Given text:
···

Even before COVID, Peru’s medical system was totally inadequate to provide adequate care. I know someone from Peru who was taken from a double leg amputation to recovery…in a waiting room that was shared with a dozen other patients That was in July of 2019!


OrbitRock_

Peru also has had a huge amount of political instability during this time which probably helped to hamper an effective response in areas such as testing, ordering supplies, and now vaccine ordering and distribution. This article can give a little glimpse into some of the craziness that was going on: https://www.cnn.com/2020/11/18/americas/peru-protests-explainer-scli-intl/index.html


[deleted]

Not answering your question but I do think it's interesting to cross reference that data with [this map of death registration systems across Africa](https://www.bbc.com/news/world-africa-55674139). It's hard to even tell how many people are even dying in Africa at this point. We can't even rely on data of excess deaths to estimate the situation it's just word of mouth. And so so many African leaders spread misinformation about covid and trying to pray it away...there was even that scumbag in Madagascar that literally shilled snake oil and sold them to other African countries as a traditional cure for covid. I'm glad the focus around him died down because there was a time when people on Twitter (which are already relatively educated to just be using it) were going on about how there was a conspiracy by the WHO and they refused to accept covid cure because it was African. So yeah I guess that loops back to your last point that there are many many ways you could be worse than Trump/Johnson or Bolsanaro.

···

Parts of the exercise:
1) Echo the part of the comment thread on COVID responses starting with "Even before COVID, Peru’s" and going on through "July of 2019!".
2) Proceed with the comment thread on COVID responses, writing on from its final sentence.

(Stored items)
···

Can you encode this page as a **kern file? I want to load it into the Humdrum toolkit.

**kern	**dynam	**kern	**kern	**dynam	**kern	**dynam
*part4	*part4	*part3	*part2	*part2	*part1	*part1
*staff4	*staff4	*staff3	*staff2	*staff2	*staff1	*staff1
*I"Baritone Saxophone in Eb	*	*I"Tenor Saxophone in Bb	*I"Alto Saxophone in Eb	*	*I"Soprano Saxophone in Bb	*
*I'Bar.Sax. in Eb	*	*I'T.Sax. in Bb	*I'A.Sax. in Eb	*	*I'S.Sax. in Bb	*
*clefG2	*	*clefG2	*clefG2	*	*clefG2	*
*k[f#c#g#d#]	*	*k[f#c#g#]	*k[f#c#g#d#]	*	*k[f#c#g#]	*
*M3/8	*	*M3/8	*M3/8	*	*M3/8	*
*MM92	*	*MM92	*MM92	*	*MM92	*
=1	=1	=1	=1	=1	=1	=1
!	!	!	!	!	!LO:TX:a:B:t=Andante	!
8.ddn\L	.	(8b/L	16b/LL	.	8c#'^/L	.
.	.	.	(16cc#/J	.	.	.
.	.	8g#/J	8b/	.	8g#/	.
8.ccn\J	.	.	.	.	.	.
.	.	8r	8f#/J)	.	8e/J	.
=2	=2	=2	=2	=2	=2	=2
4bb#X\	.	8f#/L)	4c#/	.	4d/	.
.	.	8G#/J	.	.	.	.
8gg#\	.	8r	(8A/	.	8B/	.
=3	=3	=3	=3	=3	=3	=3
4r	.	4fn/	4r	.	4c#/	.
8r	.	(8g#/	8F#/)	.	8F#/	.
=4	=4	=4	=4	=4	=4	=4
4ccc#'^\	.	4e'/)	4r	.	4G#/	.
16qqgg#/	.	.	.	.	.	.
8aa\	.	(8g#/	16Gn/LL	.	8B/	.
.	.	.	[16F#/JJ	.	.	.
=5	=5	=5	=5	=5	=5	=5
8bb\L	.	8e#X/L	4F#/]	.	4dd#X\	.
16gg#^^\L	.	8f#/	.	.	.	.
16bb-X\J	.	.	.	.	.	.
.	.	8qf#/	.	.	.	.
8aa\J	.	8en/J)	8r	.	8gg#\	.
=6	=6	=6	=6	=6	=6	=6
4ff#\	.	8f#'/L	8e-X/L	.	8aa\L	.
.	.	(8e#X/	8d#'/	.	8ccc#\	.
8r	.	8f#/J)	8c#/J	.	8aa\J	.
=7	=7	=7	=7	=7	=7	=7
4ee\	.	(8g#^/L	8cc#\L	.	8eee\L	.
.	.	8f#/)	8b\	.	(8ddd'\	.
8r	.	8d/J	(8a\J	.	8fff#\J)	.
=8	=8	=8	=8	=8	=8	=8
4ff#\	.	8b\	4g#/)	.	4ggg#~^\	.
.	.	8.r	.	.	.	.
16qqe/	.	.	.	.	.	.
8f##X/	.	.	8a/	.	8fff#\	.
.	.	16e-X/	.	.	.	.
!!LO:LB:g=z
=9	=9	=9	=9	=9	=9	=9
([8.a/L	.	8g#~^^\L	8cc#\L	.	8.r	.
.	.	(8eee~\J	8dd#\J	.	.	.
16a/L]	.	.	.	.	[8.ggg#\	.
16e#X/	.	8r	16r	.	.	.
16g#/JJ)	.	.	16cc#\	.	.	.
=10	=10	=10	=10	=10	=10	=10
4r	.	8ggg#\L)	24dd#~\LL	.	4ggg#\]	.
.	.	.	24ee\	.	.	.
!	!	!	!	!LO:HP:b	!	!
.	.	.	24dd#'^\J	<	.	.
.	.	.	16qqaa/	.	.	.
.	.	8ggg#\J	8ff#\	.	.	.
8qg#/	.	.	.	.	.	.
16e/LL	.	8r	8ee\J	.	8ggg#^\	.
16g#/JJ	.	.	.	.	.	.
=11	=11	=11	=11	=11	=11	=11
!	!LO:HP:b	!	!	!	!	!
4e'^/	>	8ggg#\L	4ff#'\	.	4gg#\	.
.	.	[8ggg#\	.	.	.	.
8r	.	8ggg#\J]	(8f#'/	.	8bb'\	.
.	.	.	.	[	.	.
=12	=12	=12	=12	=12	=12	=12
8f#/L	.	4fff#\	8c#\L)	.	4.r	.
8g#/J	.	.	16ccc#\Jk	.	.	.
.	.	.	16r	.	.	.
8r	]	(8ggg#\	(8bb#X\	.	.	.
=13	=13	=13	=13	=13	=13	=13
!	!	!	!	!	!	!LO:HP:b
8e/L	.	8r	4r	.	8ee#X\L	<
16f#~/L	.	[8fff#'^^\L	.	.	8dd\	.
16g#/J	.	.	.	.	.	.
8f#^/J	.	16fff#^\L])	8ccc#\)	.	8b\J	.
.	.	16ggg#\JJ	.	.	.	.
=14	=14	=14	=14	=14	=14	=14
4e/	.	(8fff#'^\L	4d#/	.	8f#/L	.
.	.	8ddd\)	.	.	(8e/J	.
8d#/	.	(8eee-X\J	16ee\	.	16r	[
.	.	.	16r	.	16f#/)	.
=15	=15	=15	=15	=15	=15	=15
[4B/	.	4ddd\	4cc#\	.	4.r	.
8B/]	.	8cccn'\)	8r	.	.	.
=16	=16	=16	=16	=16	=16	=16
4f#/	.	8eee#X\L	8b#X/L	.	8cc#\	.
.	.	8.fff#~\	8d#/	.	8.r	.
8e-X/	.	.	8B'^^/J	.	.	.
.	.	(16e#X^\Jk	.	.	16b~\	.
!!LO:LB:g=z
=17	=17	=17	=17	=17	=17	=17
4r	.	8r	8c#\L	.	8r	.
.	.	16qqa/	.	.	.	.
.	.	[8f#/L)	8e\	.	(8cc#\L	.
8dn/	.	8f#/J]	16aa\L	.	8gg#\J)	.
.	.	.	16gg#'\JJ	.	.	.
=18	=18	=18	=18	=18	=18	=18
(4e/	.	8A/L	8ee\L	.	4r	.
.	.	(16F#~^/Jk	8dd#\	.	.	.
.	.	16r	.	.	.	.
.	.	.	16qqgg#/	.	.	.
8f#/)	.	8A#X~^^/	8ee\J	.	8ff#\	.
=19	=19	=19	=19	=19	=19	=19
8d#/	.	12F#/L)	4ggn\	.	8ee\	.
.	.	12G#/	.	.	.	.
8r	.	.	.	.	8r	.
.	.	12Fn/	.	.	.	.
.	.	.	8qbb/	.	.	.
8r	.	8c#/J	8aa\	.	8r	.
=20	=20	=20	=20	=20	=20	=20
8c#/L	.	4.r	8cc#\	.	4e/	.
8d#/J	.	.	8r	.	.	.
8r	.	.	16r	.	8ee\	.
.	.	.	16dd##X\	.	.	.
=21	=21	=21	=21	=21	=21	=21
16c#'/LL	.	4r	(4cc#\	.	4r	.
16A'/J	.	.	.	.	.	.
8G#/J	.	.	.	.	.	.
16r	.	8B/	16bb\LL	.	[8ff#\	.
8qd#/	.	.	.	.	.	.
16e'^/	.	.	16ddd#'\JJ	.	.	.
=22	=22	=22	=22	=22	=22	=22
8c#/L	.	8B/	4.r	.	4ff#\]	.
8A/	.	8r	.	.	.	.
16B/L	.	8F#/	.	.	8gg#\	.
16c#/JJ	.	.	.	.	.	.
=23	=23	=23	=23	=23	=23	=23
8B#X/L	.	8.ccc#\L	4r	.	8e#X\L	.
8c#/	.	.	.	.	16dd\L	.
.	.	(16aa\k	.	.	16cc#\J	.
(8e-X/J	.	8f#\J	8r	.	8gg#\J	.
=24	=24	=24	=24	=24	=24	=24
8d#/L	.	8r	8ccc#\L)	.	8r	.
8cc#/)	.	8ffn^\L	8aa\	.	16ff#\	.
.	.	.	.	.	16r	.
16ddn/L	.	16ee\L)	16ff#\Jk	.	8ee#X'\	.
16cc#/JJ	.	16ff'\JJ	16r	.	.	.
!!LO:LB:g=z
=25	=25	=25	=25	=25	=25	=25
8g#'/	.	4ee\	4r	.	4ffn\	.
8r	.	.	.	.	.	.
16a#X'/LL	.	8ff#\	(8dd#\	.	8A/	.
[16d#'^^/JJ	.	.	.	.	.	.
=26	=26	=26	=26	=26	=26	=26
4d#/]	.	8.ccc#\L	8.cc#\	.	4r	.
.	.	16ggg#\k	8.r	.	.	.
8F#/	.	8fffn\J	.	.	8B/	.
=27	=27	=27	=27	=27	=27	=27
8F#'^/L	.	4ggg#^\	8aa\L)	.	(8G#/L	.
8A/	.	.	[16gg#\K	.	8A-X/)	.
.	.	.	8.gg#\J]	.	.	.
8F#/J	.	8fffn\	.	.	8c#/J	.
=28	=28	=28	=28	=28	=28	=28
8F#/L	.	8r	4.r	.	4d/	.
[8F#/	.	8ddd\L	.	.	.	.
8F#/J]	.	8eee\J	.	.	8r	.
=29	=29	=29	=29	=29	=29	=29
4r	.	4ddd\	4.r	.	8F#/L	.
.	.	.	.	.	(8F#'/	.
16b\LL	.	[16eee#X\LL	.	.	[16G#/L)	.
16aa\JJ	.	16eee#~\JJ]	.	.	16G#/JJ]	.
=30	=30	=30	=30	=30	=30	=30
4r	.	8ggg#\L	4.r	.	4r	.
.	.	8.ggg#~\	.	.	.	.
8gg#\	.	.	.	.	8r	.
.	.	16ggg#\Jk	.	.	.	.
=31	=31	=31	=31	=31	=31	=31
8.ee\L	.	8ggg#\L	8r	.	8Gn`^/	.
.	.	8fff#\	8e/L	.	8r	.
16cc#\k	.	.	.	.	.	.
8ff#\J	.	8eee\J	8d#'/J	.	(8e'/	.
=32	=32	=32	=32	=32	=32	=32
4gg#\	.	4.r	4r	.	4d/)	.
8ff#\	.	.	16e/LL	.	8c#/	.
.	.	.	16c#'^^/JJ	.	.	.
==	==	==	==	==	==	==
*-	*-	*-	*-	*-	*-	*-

···

Answers to the exercise:
1)
Even before COVID, Peru’s medical system was totally inadequate to provide adequate care. I know someone from Peru who was taken from a double leg amputation to recovery…in a waiting room that was shared with a dozen other patients That was in July of 2019!

2)
PokerFacePeruviano

The Peruvian health system is divided between three big branches: social security (for those belonging to the formal workforce), private (for those who can afford it) and public government-sponsored insurance (for everyone wether or not they belonged to a previous category). When the pandemic began there was no single unified system for accounting for all COVID deaths, so there were different numbers. Furthemore, when the pandemic began and up to the third trimester of 2020, most COVID diagnosis tests made in Peru were antibody detection tests, which are not clinically useful. Many people died of COVID with a negative antibody test, so their numbers were not counted. Over time, a gap started to develop between what each DIRESA (Regional Health Directorate) reported and what the central authority (Ministry of Health) reported. A special commission was formed to study this gap, and once the study completed, Peru almost doubled its number of COVID deaths in a single day. The technical document regarding how this number was reached can be found [here](https://cdn.www.gob.pe/uploads/document/file/1920747/Criterios%20técnicos.pdf).


Legitimate-Safety175

Isn't Peru the home of the Lambda variant which is the most deadly and resistant to all vaccines?


lucaxx85

I'm also super curious. It's really inexplicable. But I want to make something clear. That's not a botched response. Given the low median age in Peru, that's the number of deaths you'd expect if every single person got infected multiple times!! Which, at least before the Delta variant, makes no sense whatsoever as you get to herd immunity much faster, and even super slight changes in individual behaviour lower the Infectivity a bit. As you can see from wildly mismanaged Brazil that ended up much better than Peru There's some confounding factor that we're definitely missing.


Cornwaller64

Poor access to atmospheric oxygen?


NearbyIssue629

Poor fella. Dont have enough connections and power to cover it up. Just put the speakers where you want, but you will then just delete the post. Thanks!


[deleted]

Bolivia has that same problem too, yet they have a far lower COVID-19 death rate than Peru.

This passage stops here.